“Game changer ahead” in lymph node staging detection: PSMA-PET

21 January 2017

Emerging research presented at ESOU17 is showing encouraging results on the use of PSMA-PET for the diagnosis of lymph node staging. However, Prof. Markus Graefen (Hamburg, DE) did start his talk by reminding the audience on day two of ESOU17 that a “meticulous histologic work-up of lymph nodes retrieved by an extended lymph node dissection still has the highest accuracy for detection of lymph nodes metastases,” citing Kiss et al (2016).

Graefen reviewed the latest recommendations and pros and cons of established technologies like CT and MRI and Sentinel LN techniques. “While CT and MRI are the current standards, they are only of limited value for LN staging.
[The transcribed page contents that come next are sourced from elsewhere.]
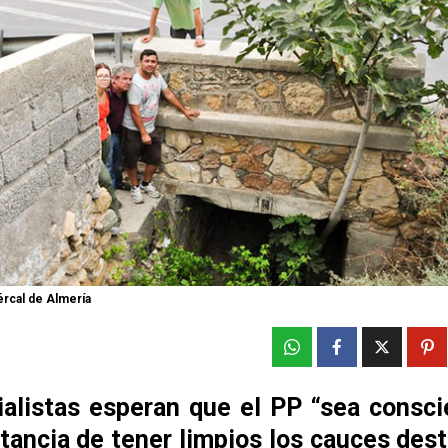
ércal de Almería
ialistas esperan que el PP “sea consci
tancia de tener limpios los cauces des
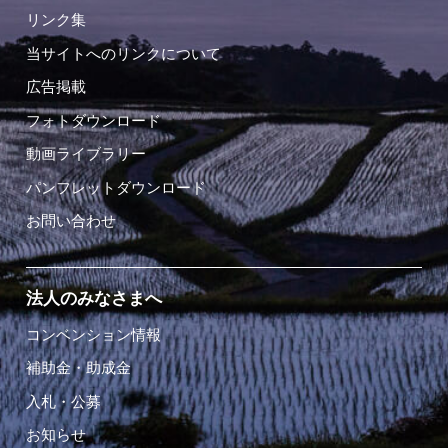
リンク集
当サイトへのリンクについて
広告掲載
フォトダウンロード
動画ライブラリー
パンフレットダウンロード
お問い合わせ
法人のみなさまへ
コンベンション情報
補助金・助成金
入札・公募
お知らせ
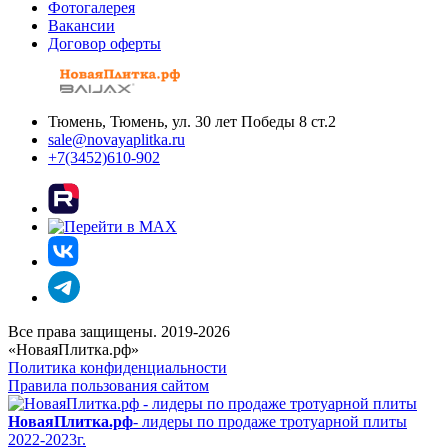
Фотогалерея
Вакансии
Договор оферты
Тюмень, Тюмень, ул. 30 лет Победы 8 ст.2
sale@novayaplitka.ru
+7(3452)610-902
Все права защищены. 2019-2026
«НоваяПлитка.рф»
Политика конфиденциальности
Правила пользования сайтом
НоваяПлитка.рф
- лидеры по продаже тротуарной плиты
2022-2023г.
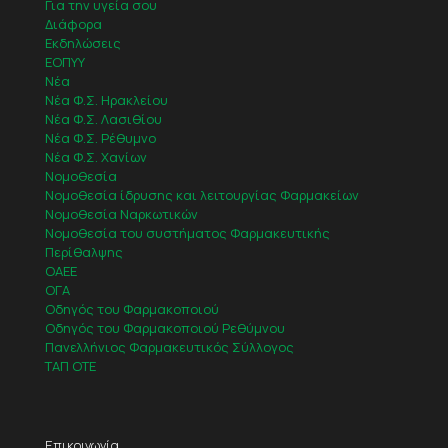
Για την υγεία σου
Διάφορα
Εκδηλώσεις
ΕΟΠΥΥ
Νέα
Νέα Φ.Σ. Ηρακλείου
Νέα Φ.Σ. Λασιθίου
Νέα Φ.Σ. Ρέθυμνο
Νέα Φ.Σ. Χανίων
Νομοθεσία
Νομοθεσία ίδρυσης και λειτουργίας Φαρμακείων
Νομοθεσία Ναρκωτικών
Νομοθεσία του συστήματος Φαρμακευτικής
Περίθαλψης
ΟΑΕΕ
ΟΓΑ
Οδηγός του Φαρμακοποιού
Οδηγός του Φαρμακοποιού Ρεθύμνου
Πανελλήνιος Φαρμακευτικός Σύλλογος
ΤΑΠ ΟΤΕ
Επικοινωνία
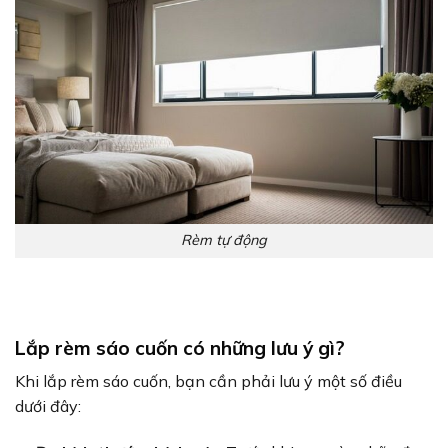
Rèm tự động
Lắp rèm sáo cuốn có những lưu ý gì?
Khi lắp rèm sáo cuốn, bạn cần phải lưu ý một số điều
dưới đây:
Sentinel lymph node detection has several drawbacks, including a substantial rate of false negative nodes, results differing on the choice of injection site and these techniques have not been investigated sufficiently.”
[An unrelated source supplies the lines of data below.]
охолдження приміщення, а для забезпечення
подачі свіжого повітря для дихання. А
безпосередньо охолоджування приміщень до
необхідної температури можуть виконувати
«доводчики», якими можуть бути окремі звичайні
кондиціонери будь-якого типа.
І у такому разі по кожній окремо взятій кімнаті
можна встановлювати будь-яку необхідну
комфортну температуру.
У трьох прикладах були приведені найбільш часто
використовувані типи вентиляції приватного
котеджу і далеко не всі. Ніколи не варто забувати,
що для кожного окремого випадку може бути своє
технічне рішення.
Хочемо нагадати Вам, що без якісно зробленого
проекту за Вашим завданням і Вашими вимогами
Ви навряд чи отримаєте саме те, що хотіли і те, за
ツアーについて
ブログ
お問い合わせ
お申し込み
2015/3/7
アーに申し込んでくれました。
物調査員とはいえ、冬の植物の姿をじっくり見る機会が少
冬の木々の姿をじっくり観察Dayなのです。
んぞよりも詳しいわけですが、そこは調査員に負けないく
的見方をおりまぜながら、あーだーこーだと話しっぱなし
Choline-PET was evaluated in a 2013 meta-analysis of ten studies and 441 patients (Evangelista et al), revealing a good specificity of about 95% but also a low sensitivity of 50%. Graefen concluded that choline PET/CT has no place for up-front staging in nodal metastasis. “Choline-PET also depends on the choline metabolism in cancer cells, which is often not altered. Choline-PET CT should really only be considered in recurrent disease with a PSA > 1 ng/ml.”
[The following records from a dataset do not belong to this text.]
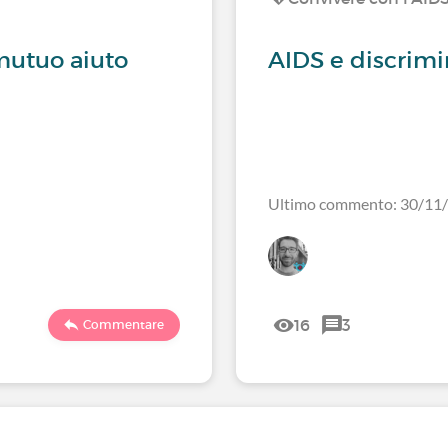
mutuo aiuto
AIDS e discrimi
Ultimo commento: 30/11
16
3
Commentare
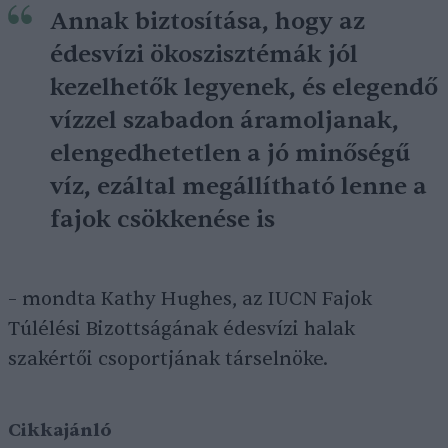
Annak biztosítása, hogy az
édesvízi ökoszisztémák jól
kezelhetők legyenek, és elegendő
vízzel szabadon áramoljanak,
elengedhetetlen a jó minőségű
víz, ezáltal megállítható lenne a
fajok csökkenése is
– mondta Kathy Hughes, az IUCN Fajok
Túlélési Bizottságának édesvízi halak
szakértői csoportjának társelnöke.
Cikkajánló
Sensing the high interest in the room for the potentially “game-changing” PSMA-PET, Prof. Graefen referred back to Prof. Briganti’s talk on the day before. “Urologists are certainly ‘in love’ with some new technologies, including robotic surgery, targeted MRI prostate biopsies, and now PSMA-PET. But we must not be blinded by it.”

PSMA-PET certainly has promising results in recent publications. Its sensitivity gives a much-improved lesion to background ratio compared to choline-PET. PSMA is a transmembrane protein which is expressed in about 90% of PCa cells, and its expression increases with disease progression. It binds to the extracellular PSMA domain.

Some drawbacks that urologists should be aware of: 68-Ga-PSMA PET availability is still limited. When asked, only a very, very small minority of the audience had regular access to PSMA-PET. PSMA is also not prostate-specific, and the detection of lymph nodes of <5mm (the majority of lymph node metastases) is still a problem. The huge difference in cost compared to regular CT/MRI in some countries is another drawback for its adoption, a point raised by audience discussion.

“Nevertheless, PSMA-PET CT has the highest sensitivity and specificity, and has the potential to replace other imaging techniques in the near future. It remains our task to evaluate the clinical implications. How will this change management and, subsequently, patient care? We have yet to see if improved imaging leads to a survival benefit or if it might become a source of overdiagnosis and overtreatment.” Graeffen cautioned.

Prof. Graeffen spoke as part of the morning session of ESOU17, which mainly focused on various current aspects of lymph node diagnosis and extended lymphadenectomy. Three video presentations gave delegates advice on an open approach, a laparoscopic approach and finally a robotic approach.